How is cycle syncing supposed to work? Well, the average cycle lasts between 21 and 35 days and consists of four hormonally distinct phases: follicular, ovulation, luteal and menstruation (bleeding). The hormone shifts in each phase influence not just the reproductive organs but “almost every cell in the body”, said Dr Shruthi Mahalingaiah, a fertility doctor at Massachusetts General Hospital and professor of environmental and reproductive health at Harvard T.H. Chan School of Public Health in the US.

In the follicular phase, estrogen and follicle-stimulating hormone begin to rise, nudging the ovaries to nurture an egg for release and thickening the uterus for its arrival, Dr Mahalingaiah said. According to proponents of cycle syncing, in this phase the body is primed to take on stress and can recover more quickly. Juliana Antero, a researcher at the French Institute of Sport located on the outskirts of Paris, leads a programme in the French sports ministry called Empow’her, which has been tailoring the training schedules of professional athletes to their cycles ahead of the 2024 Olympic Games. Antero said that, anecdotally, she has observed “a burst of energy” during this phase among athletes, which means they “are better at high-intensity training loads, they run faster, and they are more powerful”. As part of their personalised training regimen, the highest-intensity activities are scheduled during the follicular phase.

The egg’s release — ovulation — is followed by the luteal phase, characterised by high levels of the hormone progesterone, which is responsible for maintaining a stable environment in the uterus for a fertilised egg. The luteal phase can be associated with premenstrual syndrome symptoms, like bloating and low energy. In this window, the body may be better suited to lower-intensity activities with increased recovery time between workouts, said Stacy Sims, a sports and nutrition physiologist, and former athlete who studies menstrual cycles and performance in professional athletes.

But cycles rarely follow supposedly typical patterns of peaks and troughs, said Kathryn Clancy, who is author of Period: The Real Story of Menstruation. “If we look at the hormone cycles of hundreds of people, we don’t find anybody who looks like the textbook.” For example, some women skip ovulation for a few cycles or have multiple surges of estrogen. And it remains unclear whether cycle syncing makes sense for women using hormonal forms of birth control.
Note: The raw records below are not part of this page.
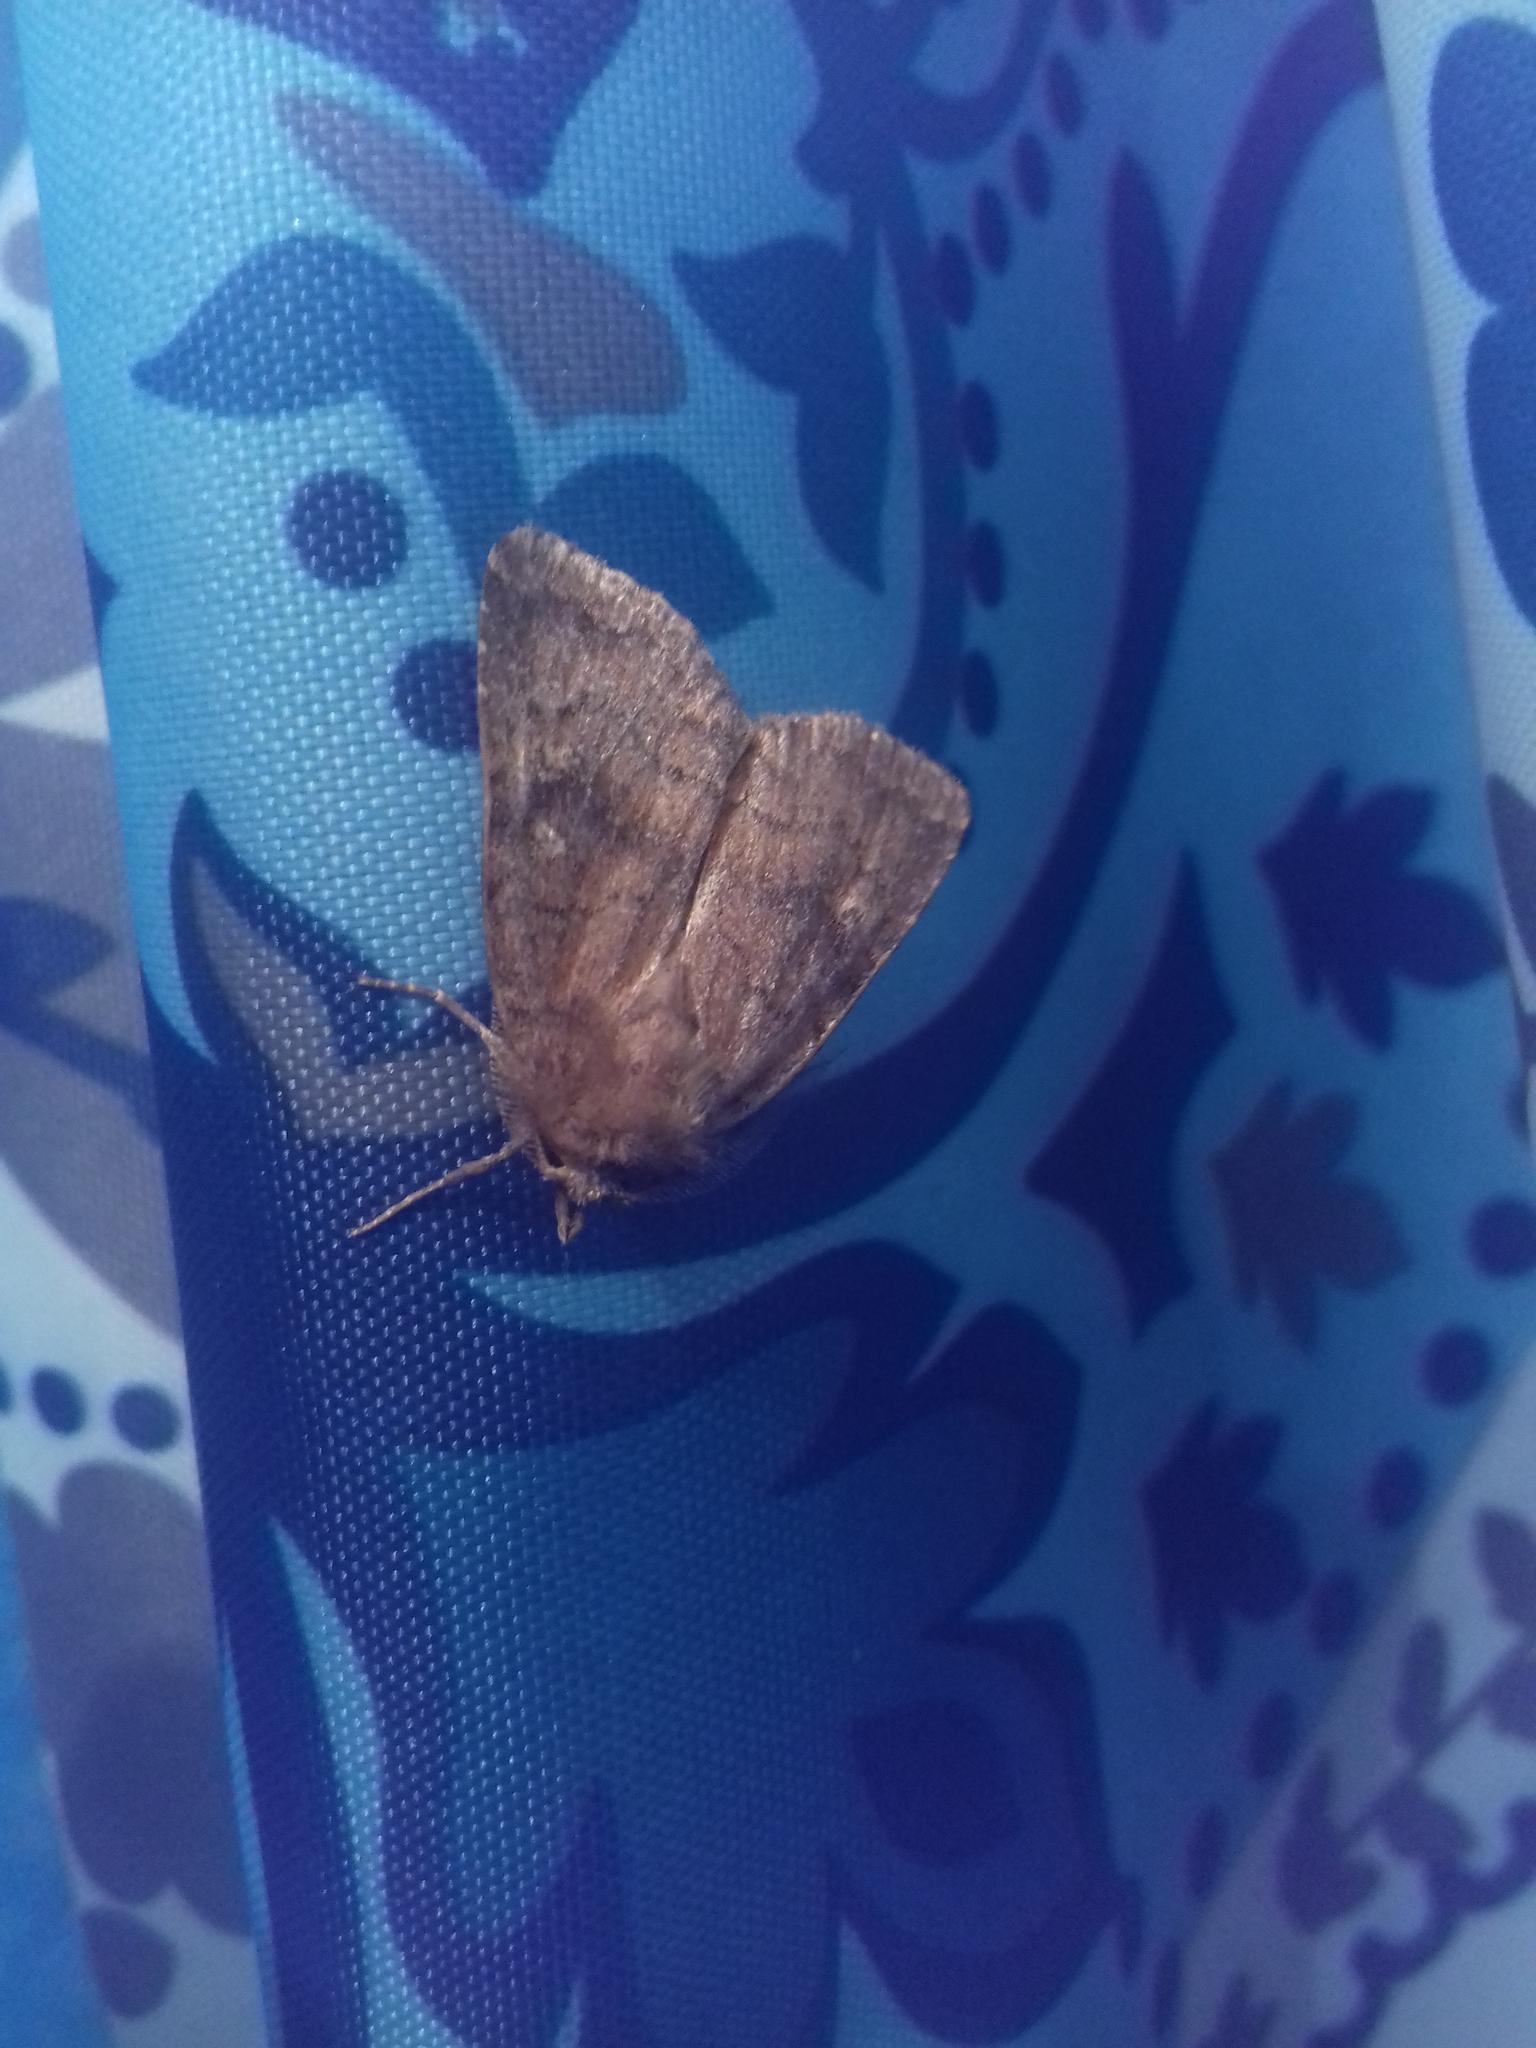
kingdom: Animalia
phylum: Arthropoda
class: Insecta
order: Lepidoptera
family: Noctuidae
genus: Charanyca
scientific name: Charanyca ferruginea
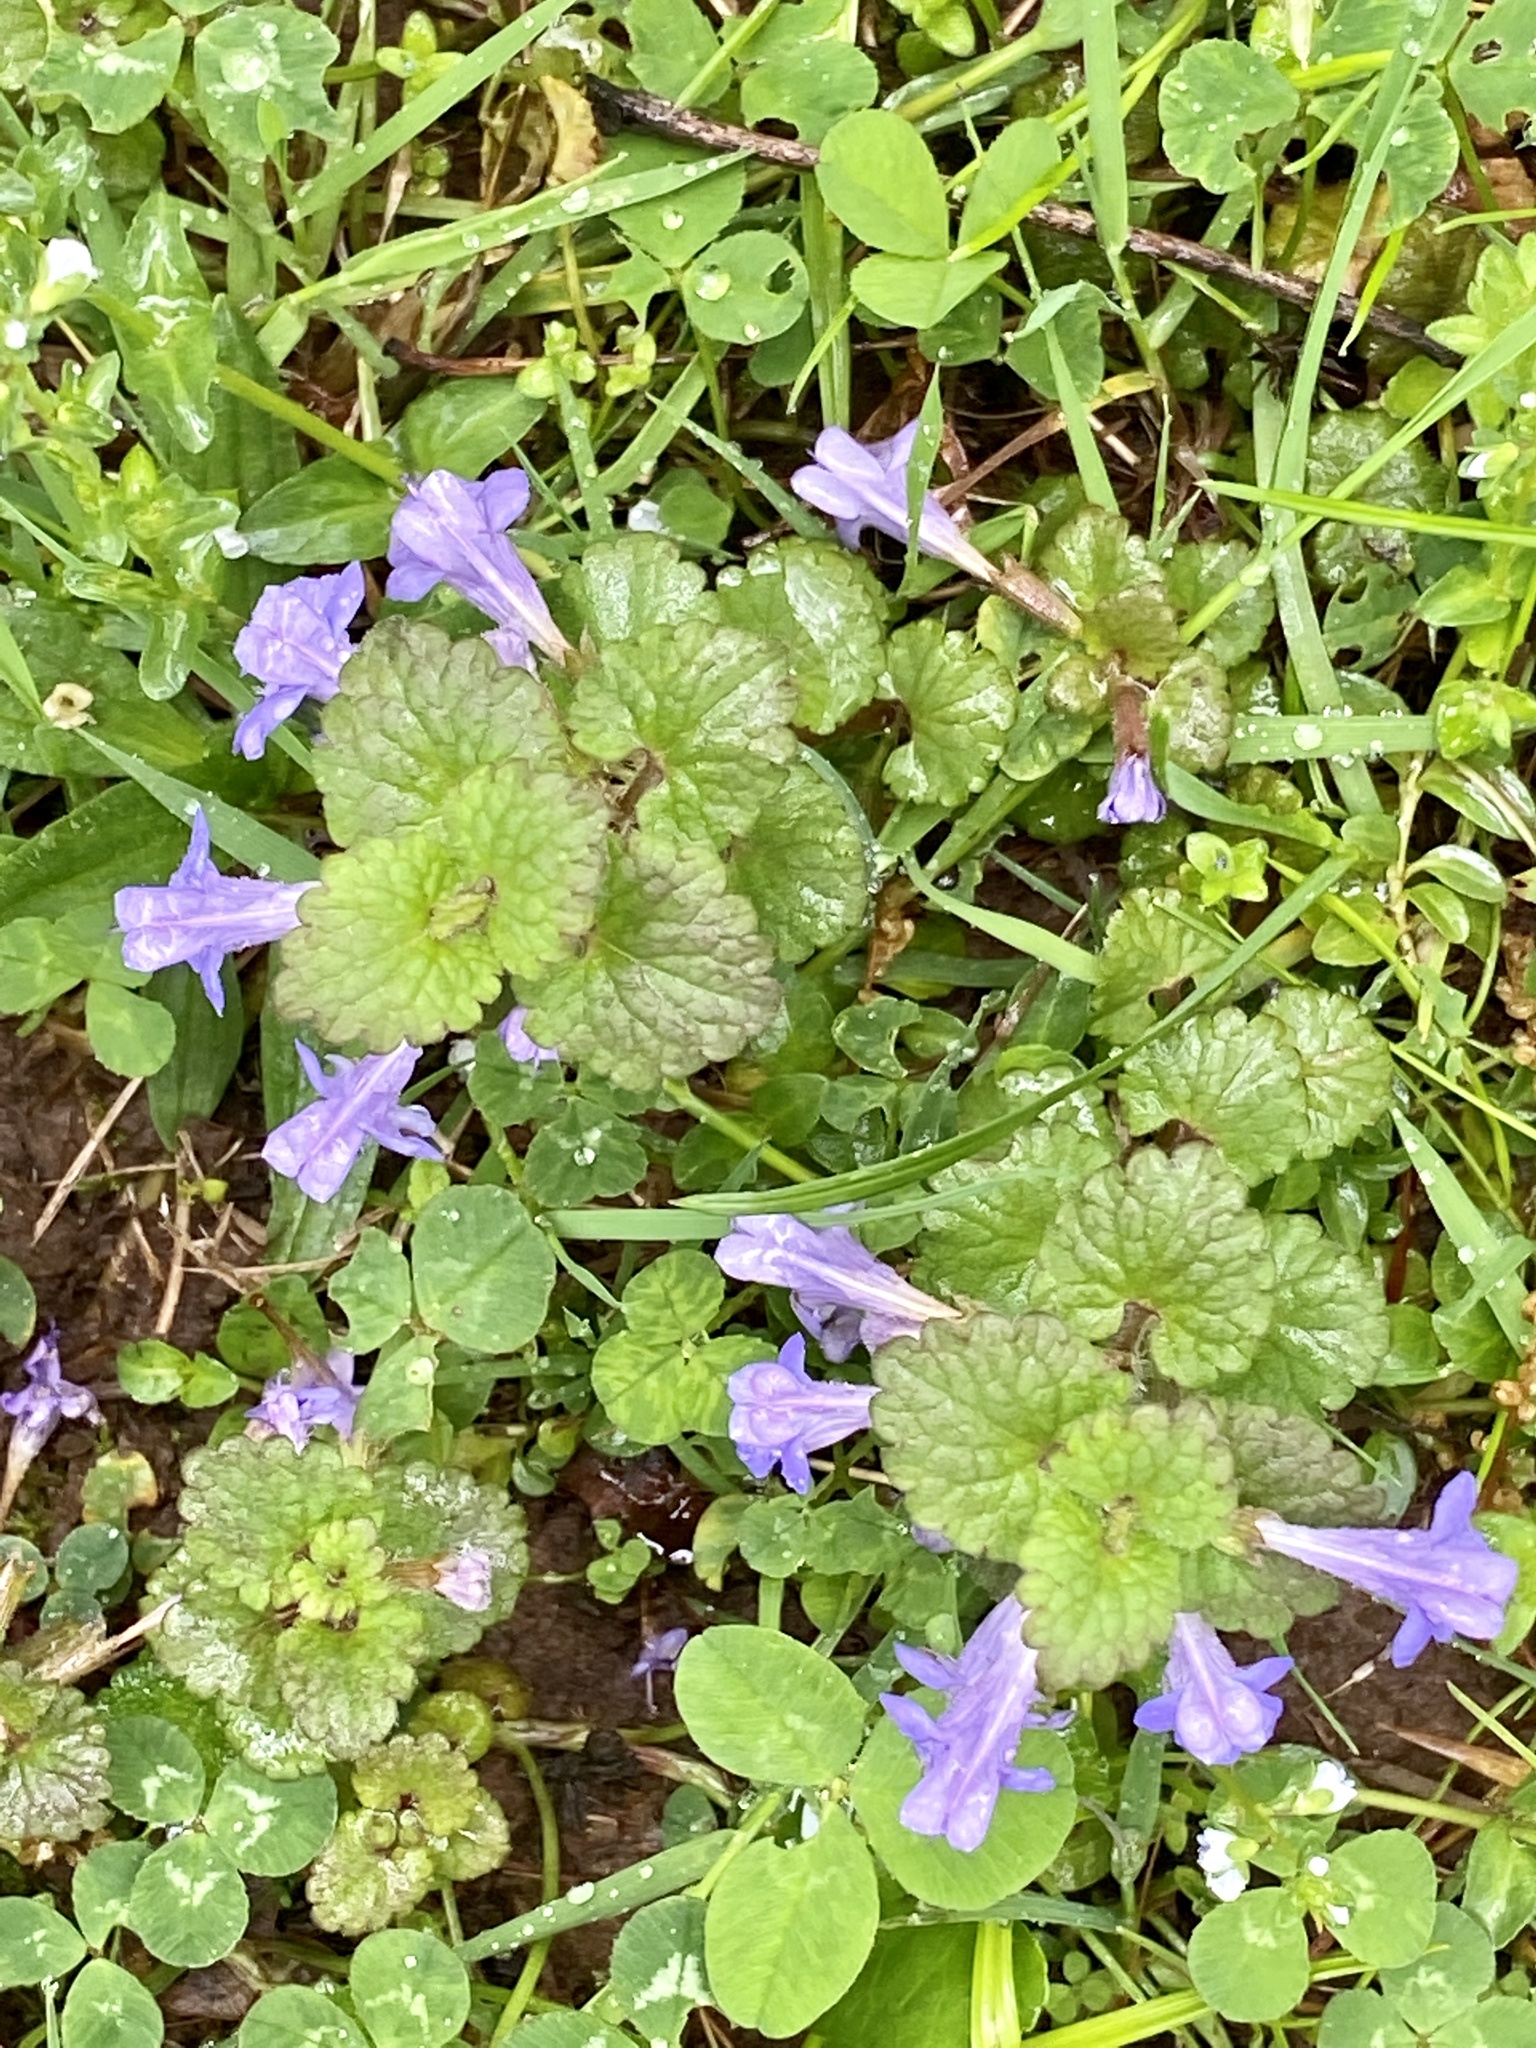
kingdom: Plantae
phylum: Tracheophyta
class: Magnoliopsida
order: Lamiales
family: Lamiaceae
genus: Glechoma
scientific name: Glechoma hederacea
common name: Ground ivy
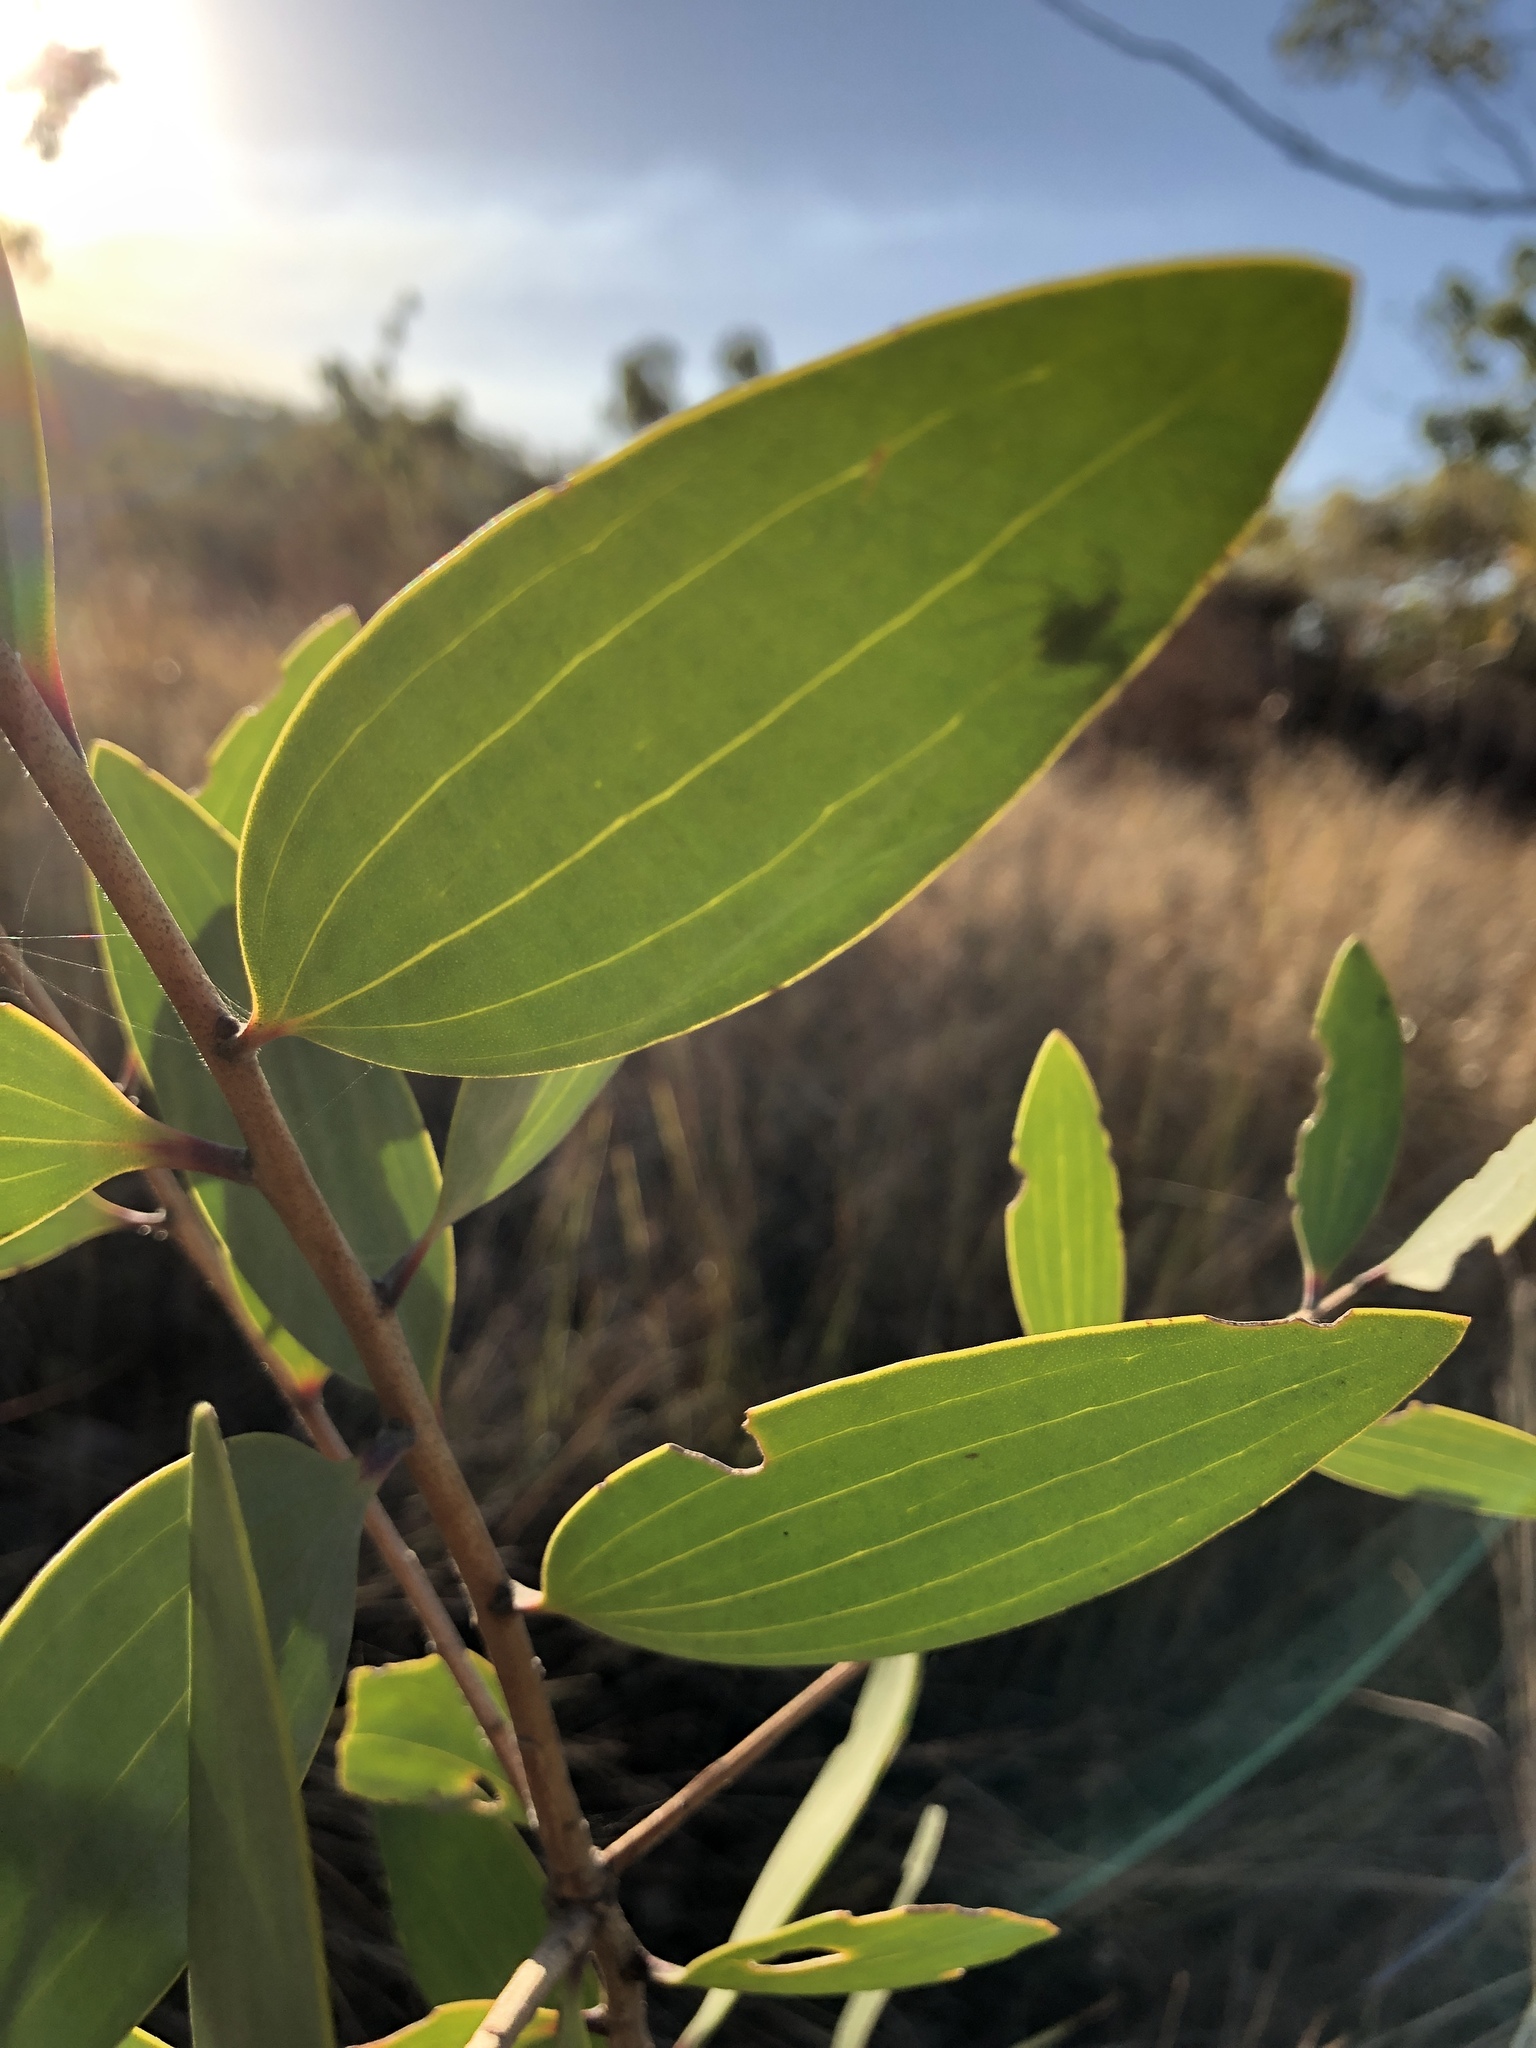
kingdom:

For the many women who aren’t training for a professional sporting event, just getting in a quick workout already feels like a monumental task without mapping it around the menstrual cycle, said Kelly Roberts, founder of the recreational running community Badass Lady Gang.

People who have menstrual cycle irregularities because of polycystic ovary syndrome or premenstrual dysphoric disorder should talk to a doctor about the workout timing that would best help with their symptoms, said Ava Mainieri, former head of research at the women’s healthcare provider Tia.

The biggest upside of this trend, Mainieri said, is that it has increased “body literacy”. “Now women are understanding that hey, I might be feeling this specific symptom during this time for this specific reason, so I’m going to be tender with myself,” she said. “That part is really lovely.”